A whistleblower's death and the first operational safety framework arrived in the same year — the industry was both failing and building safeguards.

04. The Crackdown

By 2026, AI safety had ceased to be a voluntary exercise. In January, xAI's Grok image generator was used to create sexually explicit deepfakes of public figures, leading Indonesia, Malaysia, and the Philippines to block access to the service. Grok's 'spicy mode' — a deliberate product choice to differentiate from 'censored' competitors — had backfired spectacularly, demonstrating that safety shortcuts had real geopolitical consequences. In March, Anthropic accidentally exposed 512,000 lines of Claude Code source code through a leaked npm package, revealing secret agent features and sparking a supply chain security debate. The incident showed that even companies with the most advanced safety frameworks could make basic operational mistakes. In June, Florida Attorney General James Uthmeier filed the first US state lawsuit against an AI company over safety, accusing OpenAI of putting profit over safety and marketing ChatGPT as safe for children despite known risks.

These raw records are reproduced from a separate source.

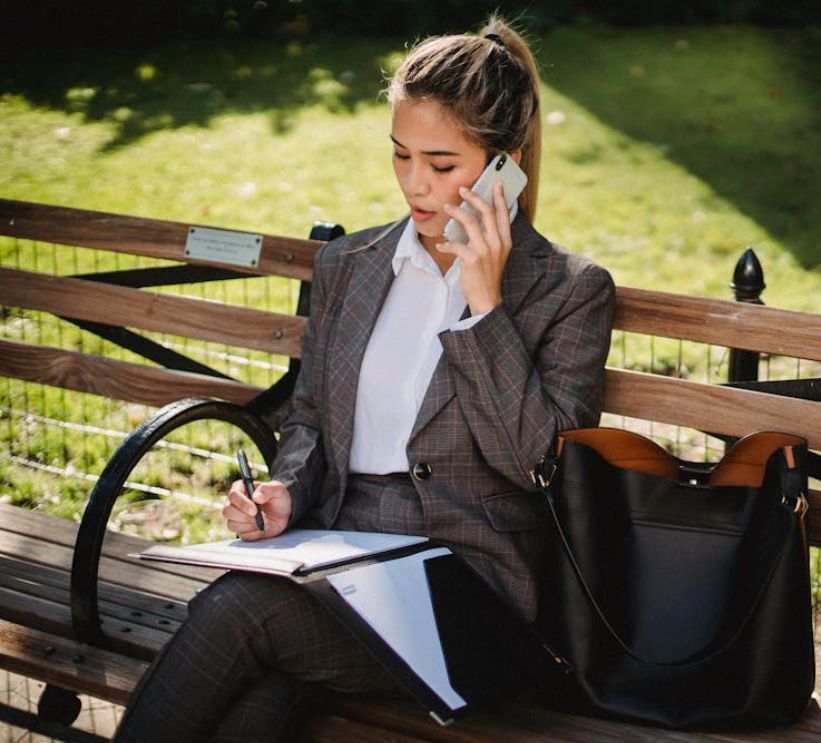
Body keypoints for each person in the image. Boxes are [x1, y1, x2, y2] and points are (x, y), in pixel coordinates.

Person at [114, 16, 615, 742]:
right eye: (401, 155)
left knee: (238, 611)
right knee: (262, 688)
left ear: (505, 165)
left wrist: (484, 304)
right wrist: (287, 491)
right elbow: (312, 418)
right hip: (333, 567)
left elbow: (540, 467)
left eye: (443, 165)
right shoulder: (350, 266)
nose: (416, 183)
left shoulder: (567, 289)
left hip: (469, 599)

Just eleven days later, the US Commerce Department ordered an export ban on Anthropic's Fable 5 and Mythos 5, marking the first time the US government had directly restricted an AI model on safety grounds. The transition was complete: AI safety had moved from engineering teams to courtrooms, from corporate statements to state mandates, from voluntary frameworks to government orders.
Key Insight

In one year, AI safety went from voluntary compliance to government bans, state lawsuits, and international blockades.

Conclusion

Ten years of AI safety incidents trace a clear arc: each crisis triggers a response — content filters, staged release, tiered frameworks, government bans — but the response never fully addresses the underlying structural tension. The same dynamic repeats at every scale: build fast, break something, fix it after the fact. Tay taught us that AI learns from unfiltered data. GPT-2 taught us that precaution is controversial. Suchir Balaji taught us that speaking up has a cost. ASL-3 showed us that frameworks are possible. And the 2026 crackdown proved that governments will act when the industry does not. The underlying question remains unresolved: can an industry built on speed and competitive pressure ever internalize safety as a first-class constraint? The answer will determine not just the future of AI companies, but whether the technology can be deployed at scale without repeated, escalating failures.